[What to do] From the flux integral post below, set down word for word the passage between "Counter clockwise flux integral" and "independent of t.", inclusive.
— START Excerpt to read —
Counter clockwise flux integral There's a function $\ \varphi :(0,+\infty) \to \Bbb R$ and another function $\ u:\Bbb R^{2} \to \Bbb R$ defined as $\ u(x,y):=\varphi(x^2+4y^2)$. For some $\ t>0$, let $\ E_{t} = \{{(x,y): x^2+4y^2=t}\}. $
Now trying to find the counter clockwise flux $\ {\unicode{x2233}}_{E_{t}} \nabla u \cdot \bar n ds$ of $\ \nabla u$ across $\ E_{t}$ and find all functions $\ \varphi$ so that this flux is independent of t. 
Any ideas?
— END Excerpt to read —
— START Material supplied —
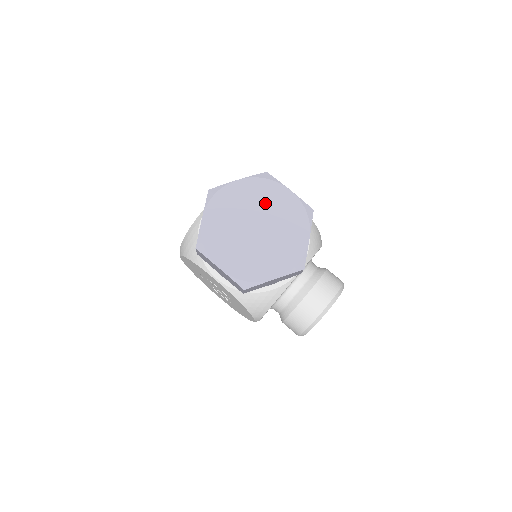
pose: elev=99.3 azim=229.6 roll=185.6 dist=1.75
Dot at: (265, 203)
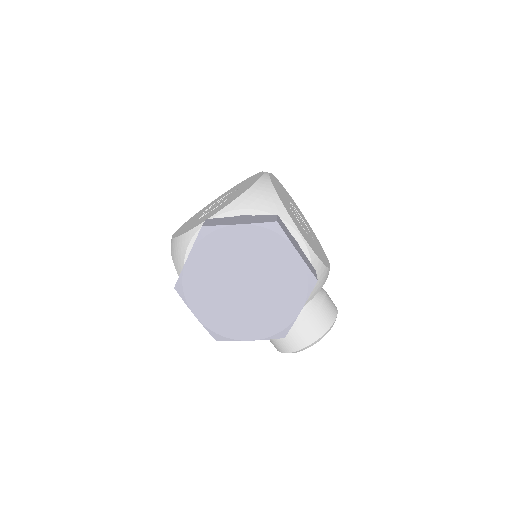
Dot at: (263, 260)
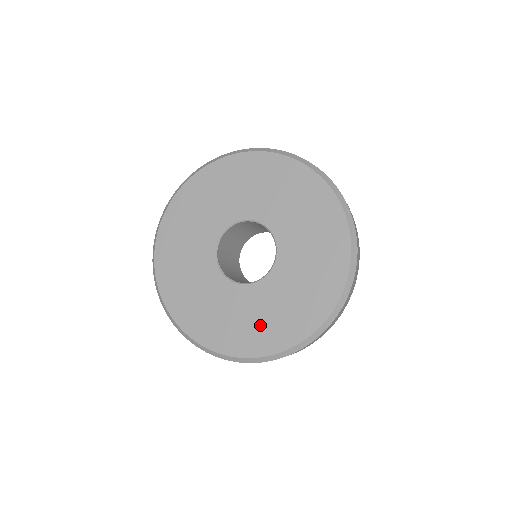
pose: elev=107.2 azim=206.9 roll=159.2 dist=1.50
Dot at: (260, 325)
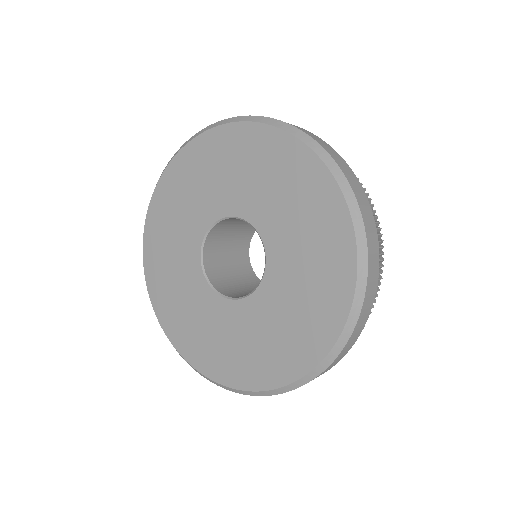
Dot at: (214, 345)
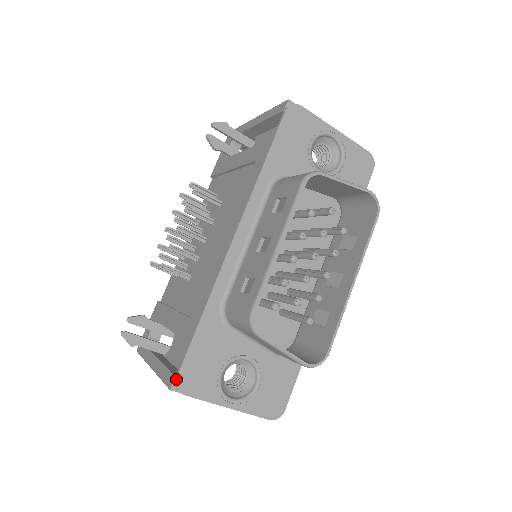
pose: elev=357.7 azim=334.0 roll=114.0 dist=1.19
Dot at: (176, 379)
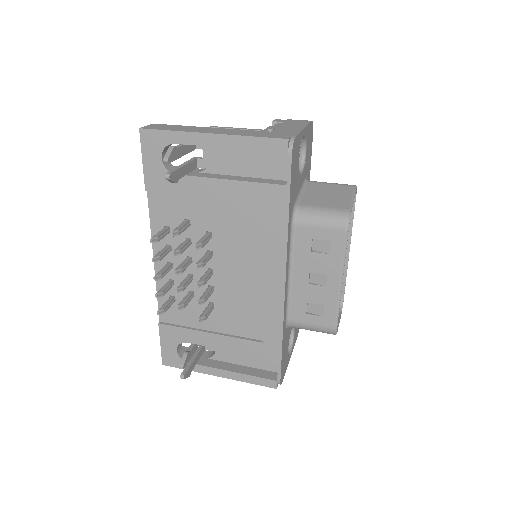
Dot at: (280, 382)
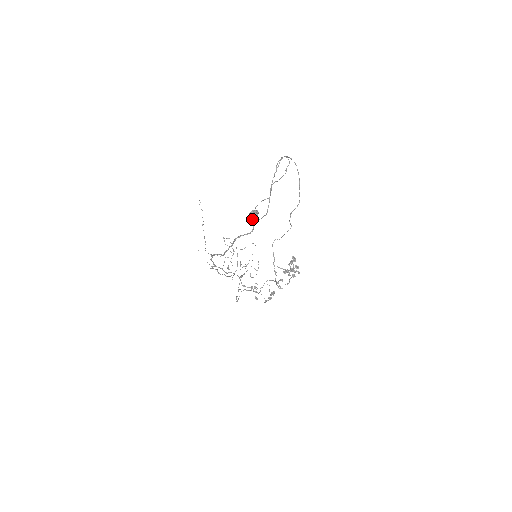
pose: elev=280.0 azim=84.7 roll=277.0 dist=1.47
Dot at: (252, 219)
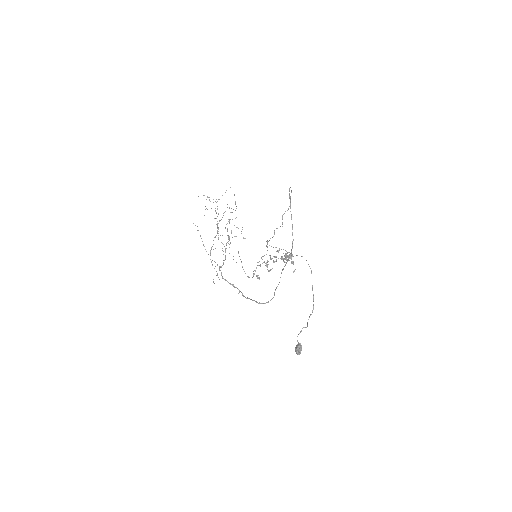
Dot at: (299, 354)
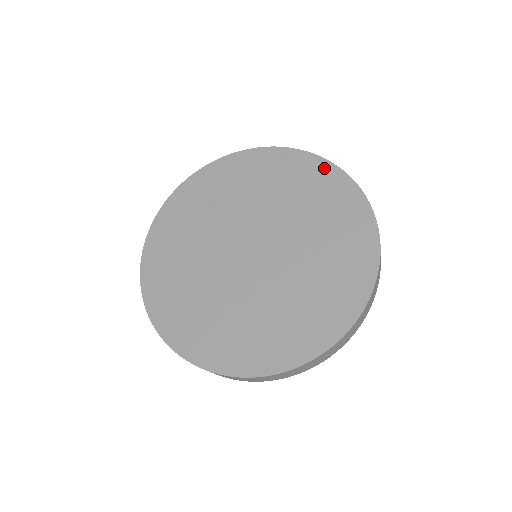
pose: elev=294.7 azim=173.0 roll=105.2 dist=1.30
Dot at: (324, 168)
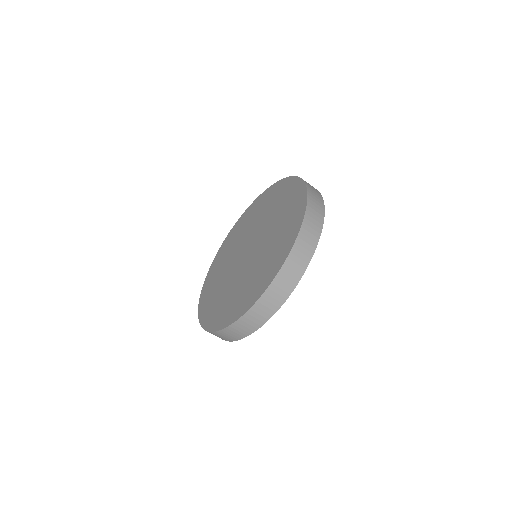
Dot at: (302, 197)
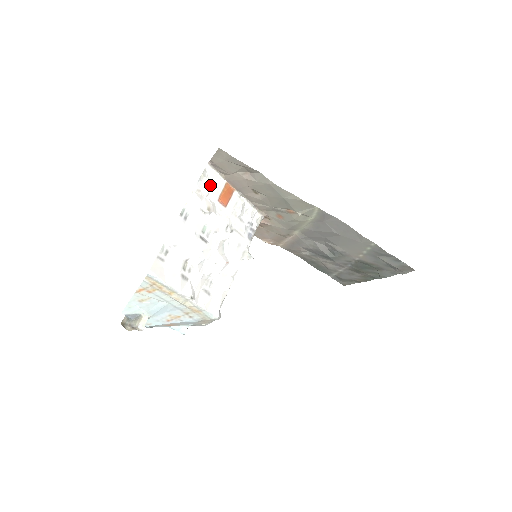
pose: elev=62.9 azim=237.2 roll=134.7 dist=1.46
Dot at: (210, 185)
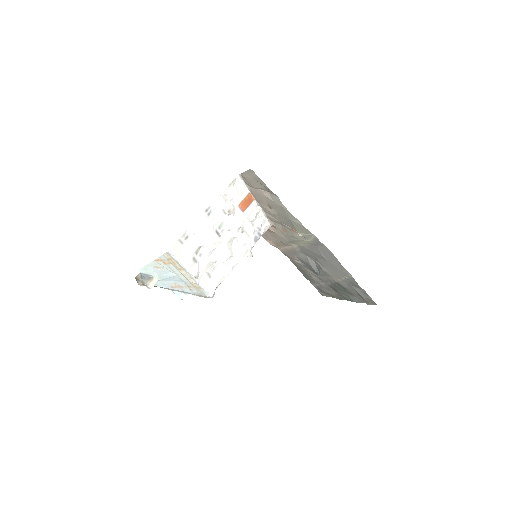
Dot at: (236, 192)
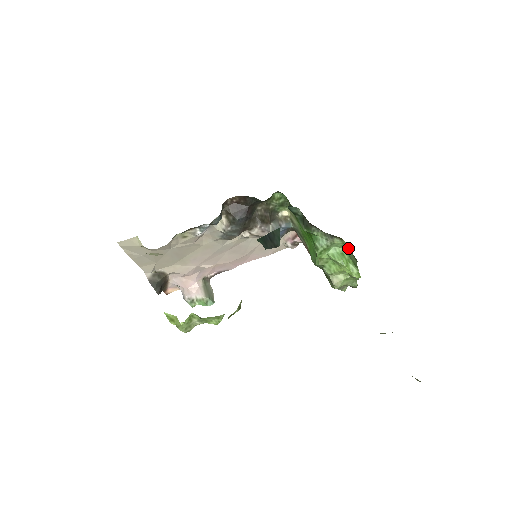
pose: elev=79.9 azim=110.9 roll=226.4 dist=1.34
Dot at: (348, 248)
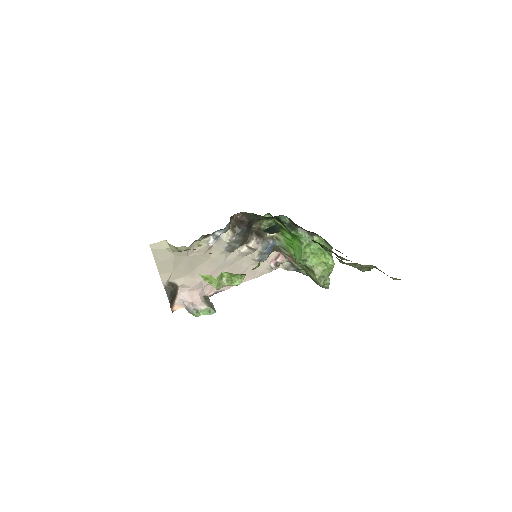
— END Material supplied —
[Problem solution]
Counter clockwise flux integral There's a function $\ \varphi :(0,+\infty) \to \Bbb R$ and another function $\ u:\Bbb R^{2} \to \Bbb R$ defined as $\ u(x,y):=\varphi(x^2+4y^2)$. For some $\ t>0$, let $\ E_{t} = \{{(x,y): x^2+4y^2=t}\}. $
Now trying to find the counter clockwise flux $\ {\unicode{x2233}}_{E_{t}} \nabla u \cdot \bar n ds$ of $\ \nabla u$ across $\ E_{t}$ and find all functions $\ \varphi$ so that this flux is independent of t.